Agriculture and Agri-Food Canada

I will let my colleague, Ms. Carole Swan, address the concerns raised in Emergent Resolution No. 1: Bill C-544 – Banning of importation of horses for slaughter.
However, I would like to draw your attention to the fact that the horse industry is an important contributor to the Canadian economy and agriculture. It is as diverse as it is large, comprising hobby enthusiasts, small family farms, large industry producers, competitive riders, breeding stables, and other related horse producers and service providers who contribute to the well-being of Canadians. This domestic industry includes the Canadian horsemeat producers who provide employment, produce valuable meat for export and for a limited domestic market, and allow horse owners to choose slaughter as a humane end-of-life option for horses.

In 2007, the United States passed the American Horse Slaughter Prevention Act, which banned the slaughter of horses for human consumption in the United States. As a result, the import of horses for slaughter from the United States to Canada has significantly increased. The Canadian economy has benefited, with horsemeat exports reaching 16,000 tonnes for a value of $84.5 million in 2010. Canada’s largest export markets for horsemeat are France, Belgium, Russia, Switzerland, Kazakhstan and Japan.

Canadian Food Inspection Agency

The CFIA considers that the humane slaughter of horses according to all relevant regulatory requirements under the Meat Inspection Act and Regulations is a legitimate business venture. The slaughter to food animals, including horses, is a long-standing Canadian industry.

The CFIA continues to work diligently to enforce the Health of Animals Regulations to verify that farm animals, including horses, are loaded, transported and unloaded in a way that does not cause injury or undue suffering.
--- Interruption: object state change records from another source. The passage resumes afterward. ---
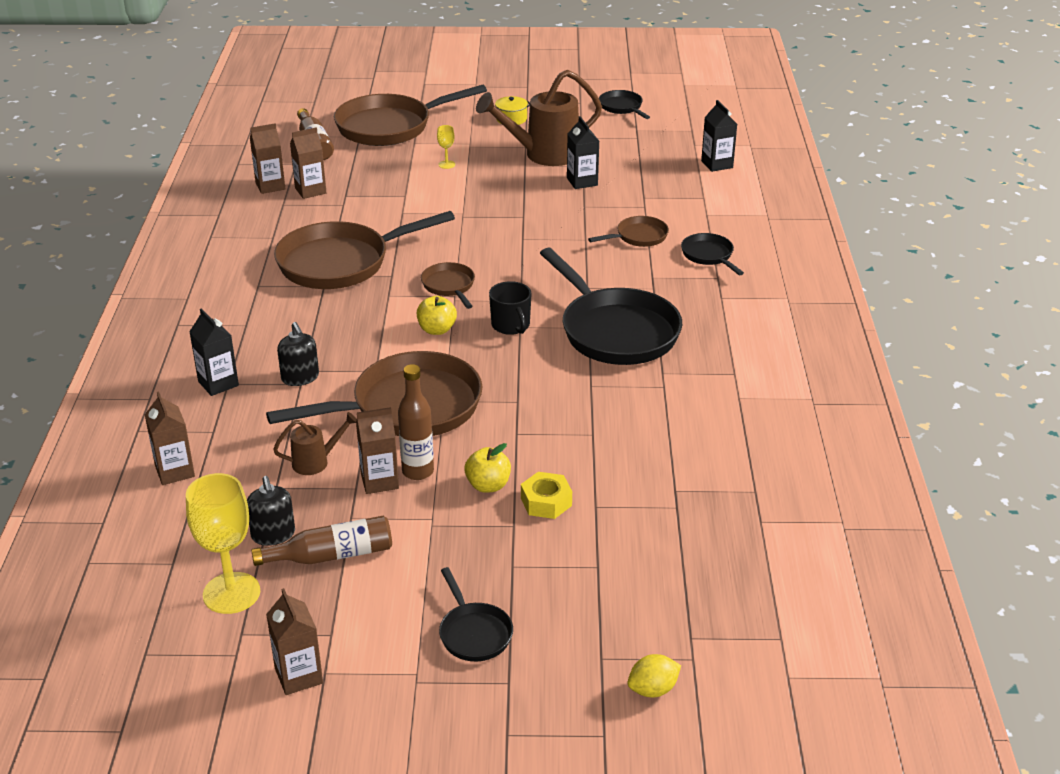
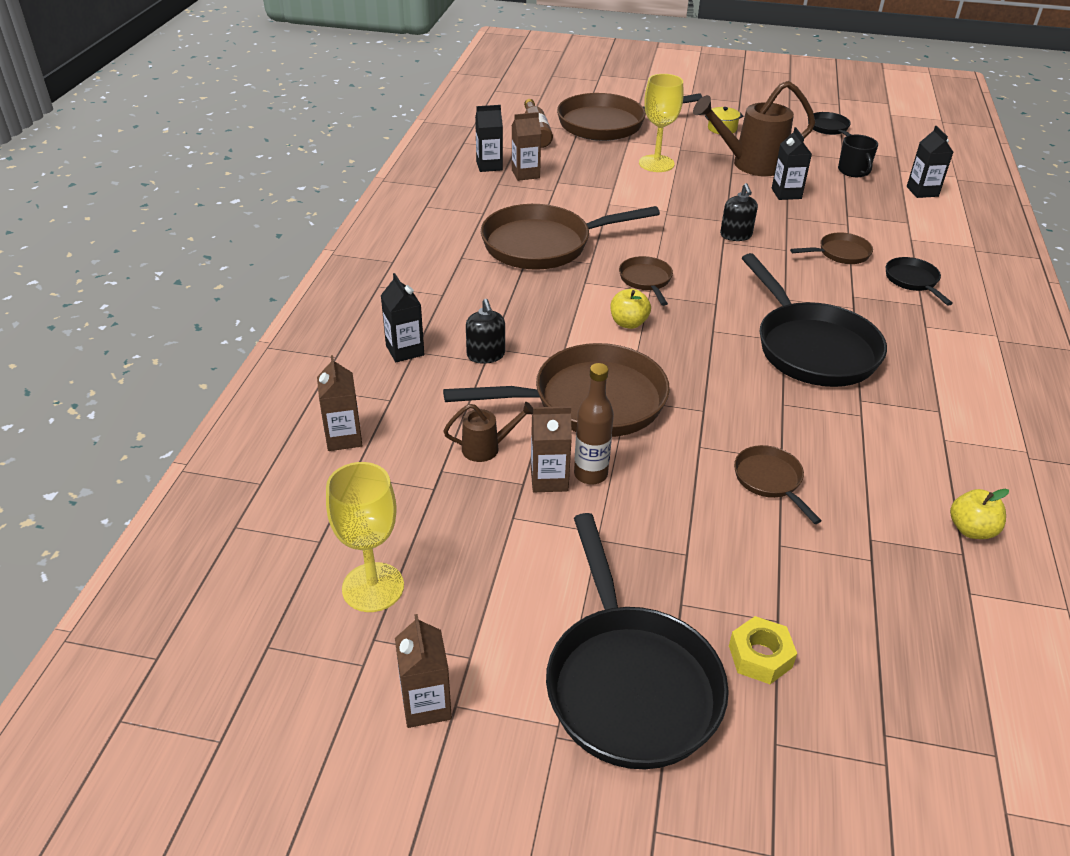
camera: 10 degrees right, 5 degrees up
black soap dispenser [247,476,295,546] -> black soap dispenser moved to [720,183,758,241]
brown carton [250,123,285,194] -> black carton [475,105,503,172]
brown bottle [251,516,392,566] -> none
yellow goblet [437,125,455,169] -> yellow goblet [639,74,683,172], size x2.24
black pan [439,567,513,661] -> black pan [546,513,729,769], size x2.09
yellow apple [464,443,511,493] -> yellow apple moved to [950,489,1009,539]
black mug [489,281,532,335] -> black mug moved to [838,135,878,177]
yellow nut [521,472,572,519] -> yellow nut moved to [729,616,797,684]
yellow lemon [628,654,681,697] -> none
none -> brown pan [734,445,822,524]

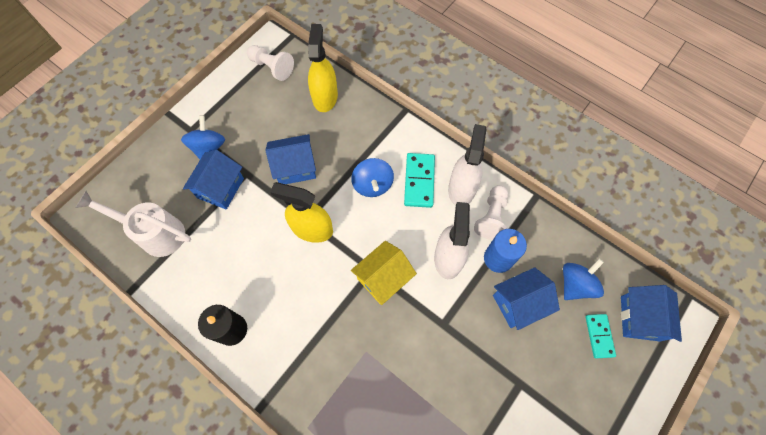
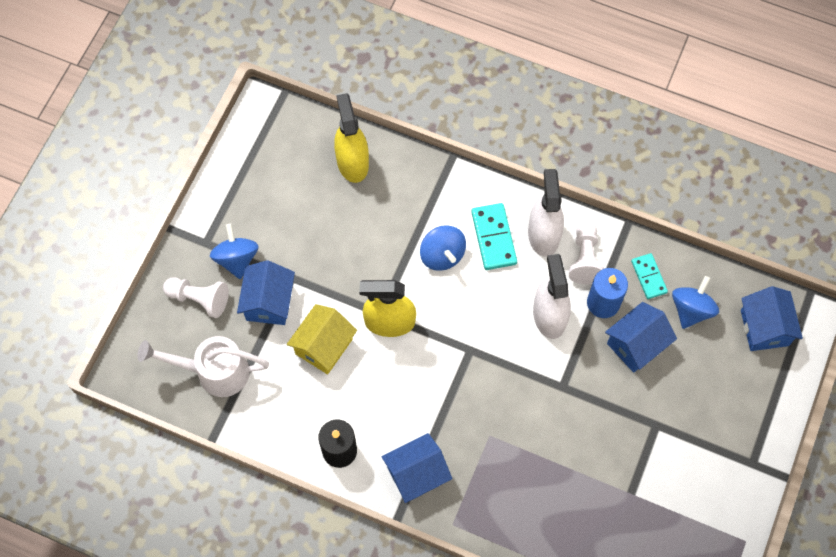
camera: 15 degrees left, 0 degrees up
white pawn [247,45,294,81] -> white pawn moved to [163,277,229,318]
blue house [265,134,316,184] -> blue house moved to [381,433,452,503]
yellow house [351,241,417,305] -> yellow house moved to [287,304,357,374]
turquoise domino [585,314,616,358] -> turquoise domino moved to [631,253,668,299]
In addition, regulations and operational policies under the Meat Inspection Regulations, which set standards for the humane handling and slaughter of animals in federally registered abattoirs, are enforced and subject to regular audit to verify compliance.

Thank you for sharing Emergent Resolution #1 with us.

Grade: Accept the Response

Comments

The Committee felt that the response was adequate for this resolution and in favour of what the resolution stated. Further investigation into the current status of the bill shows that it was introduced and went through first reading in the House of Commons on May 10, 2011. This bill is on the schedule for the current session of Parliament and is listed as Bill C-322: An Act to amend the Health of Animals Act and the Meat Inspection Act (slaughter of horses for human consumption). There is currently no timeline on when it will go through second reading in the House of Commons.